Вся духовная культура представляет собой символический мир. Вне символа человек не существует как человек. Символ бессознательно предопределяет первичные коммуникативные отношения, две фундаментальные мироориентации — этическую (субъект—субъект) и познавательную (субъект—объект). Отмеченные феномены возникают и развиваются в европейской культуре, где личные убеждения многократно сталкивались между собой не только как неизменные субстраты, статичные основания деятельности личности, но и как продукты сочувствия чужому, в саморазвитии, в смене своих статичных форм. Великолепным примером выхода за рамки той или иной непосредственности убеждений, соответствующей «предвзятости», и перехода к научному, глубоко этичному и осторожному пониманию исследуемого феномена во всей его собственной специфике, является классическая работа Э.Б. Тэйлора «Первобытная культура». Тэйлор отмечает, что сама классификация наблюдаемых феноменов чревата искажениями, вызванными различием культур. Исследователь может либо преувеличить, либо преуменьшить специфику исследуемого материала, что не только нарушает принципы самого научного исследования, нацеленного на максимально непредвзятый анализ, но и недопустимо с этической, нравственной точки зрения, ибо унижает достоинство одних людей, чрезмерно превознося других{425}.

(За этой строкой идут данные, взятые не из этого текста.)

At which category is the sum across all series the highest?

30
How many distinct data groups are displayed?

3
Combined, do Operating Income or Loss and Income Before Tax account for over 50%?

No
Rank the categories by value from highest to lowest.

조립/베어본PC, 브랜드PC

«Дикарь» в его понимании — это не «суеверный язычник» и не «обитатель рая», оба эти представления сами являются «современными суевериями», преодолеть которые и призвана научная этнография. Но это предполагает выход за рамки «фактологии» как субстрата познания в «историософию» человечества, с позиций которой только и можно «непредвзято», или «рационально», объяснить и понять сами «факты».

Тем самым «зримое», эмпирический «материал», всегда требует «незримого», той или иной концептуальной, умозрительной, «модели» всего явления в целом. В этом смысле религия как «эмпирическое» многообразие наличных «феноменов», является функцией, проявлением «трансцендентного», трактуемого в рамках той или иной школы или традиции как явная или неявная общая теория религии.

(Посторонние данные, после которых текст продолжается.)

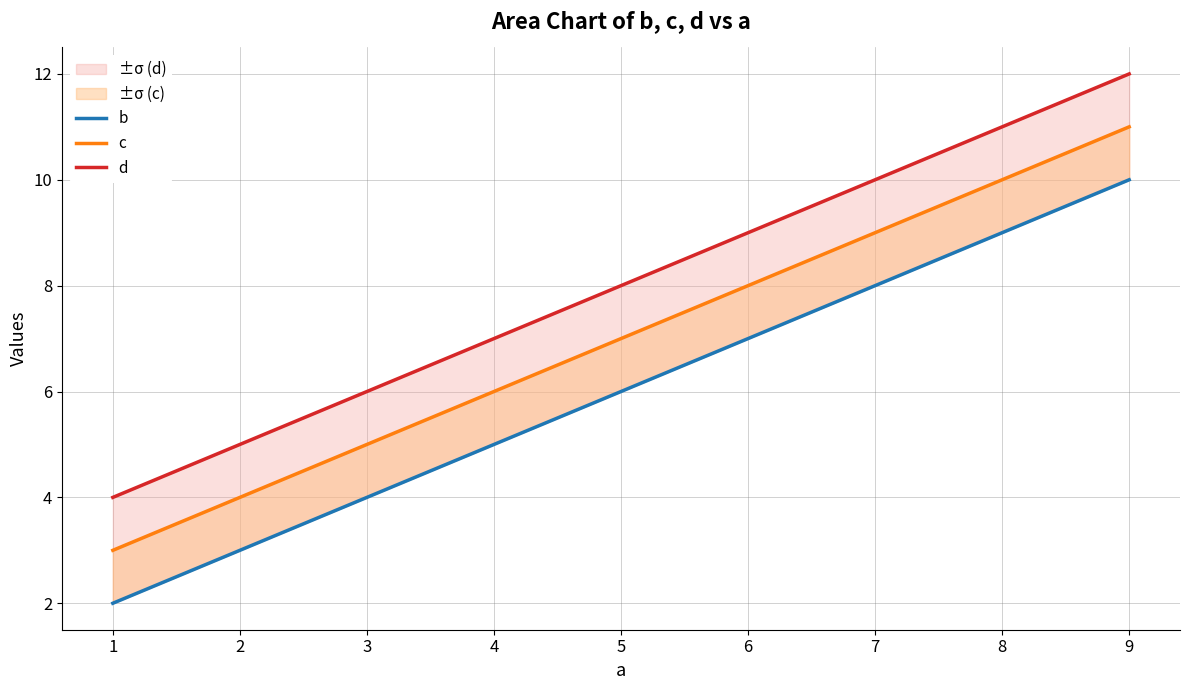

Which has a higher value, 5 or 9?

9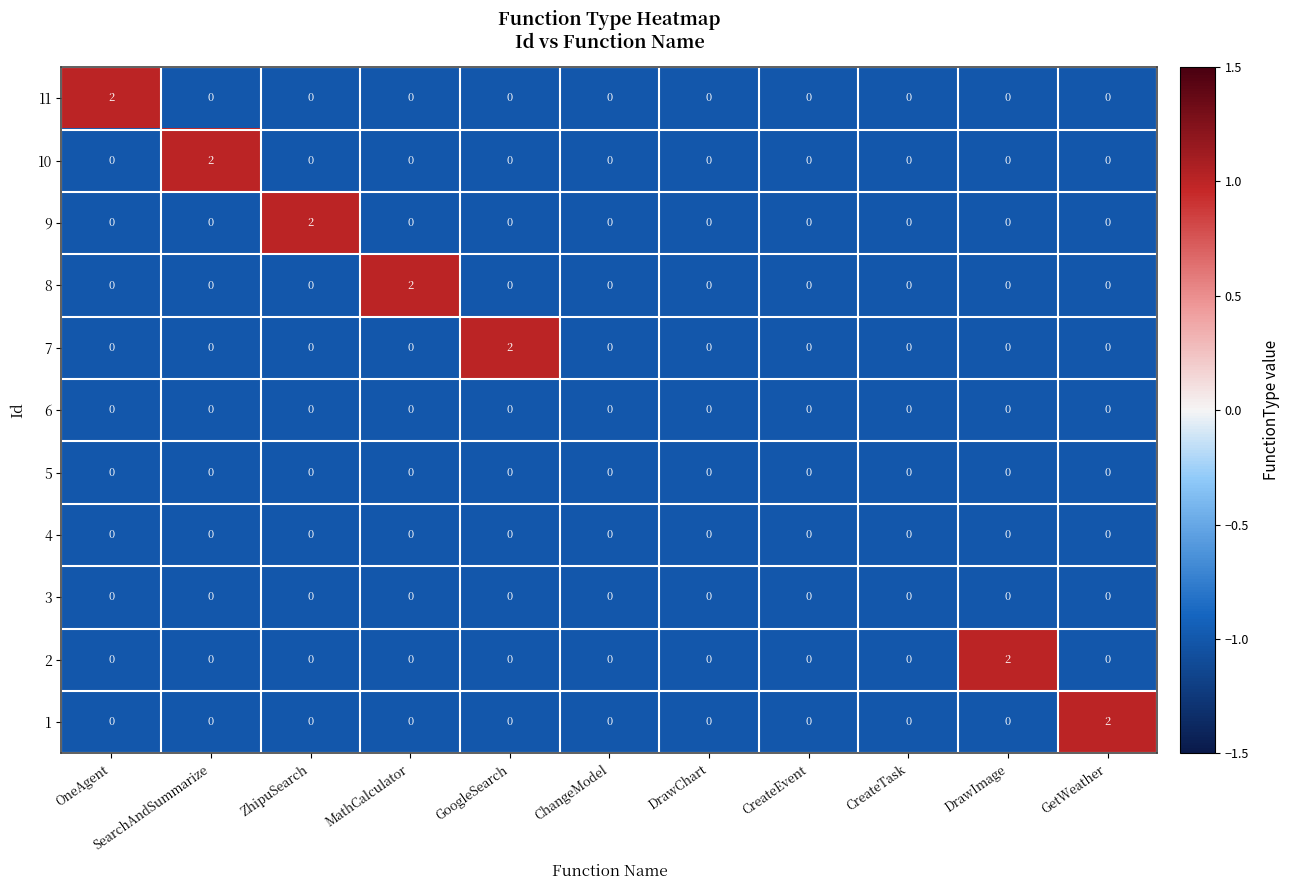

Is it true that 1 equals 0 at SearchAndSummarize?

True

XX век с его «конструктивными предложениями», СМИ, «технологиями образования» и «имиджмейкерами» показал всю мощь «освоения» и совершенно сознательного использования бессознательного, или «массового», коллективного «внушения» тех или иных «идеологий» и «доктрин». М. Хайдеггер, по словам А.В. Михайлова, одним из первых увидел, что «техническое господство над землей не только представляет все сущее как нечто доступное составлению в процессе производства, но и все продукты своего производства поставляет через рынок. И человечность человека, и вещность вещи — все, по мере того как пробивает себе путь составление, расходится и растворяется в рассчитанной рыночной ценности...»{426}.

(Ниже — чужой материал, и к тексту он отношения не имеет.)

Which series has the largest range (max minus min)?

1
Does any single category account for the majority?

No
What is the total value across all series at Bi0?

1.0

Субстратность выступает как «обесчеловечивание» бытия, лишение его жизненной цельности и самоценности. В то же время очевидно, что процесс имеет и другую сторону: знание возможностей «конструировать» бессознательную «убежденность» — стихийно, через «рыночное оценивание», или сознательно, через пропаганду и СМИ, — может способствовать и преодолению данной опасности «расчеловечивания» человека и «антропоморфизации» денег и техники, «нечеловеческого». Конструирование и технология могут и исцелять больных, и противостоять глобальной дегуманизации. Мы снова сталкиваемся с вечной диалектикой «антропного» и «природного», но не как с «академической» проблемой, а как с проблемой возможности и воли к достойному выживанию в современном мире с его тотальным «калькулятивизмом» — персональным, политическим или рыночным.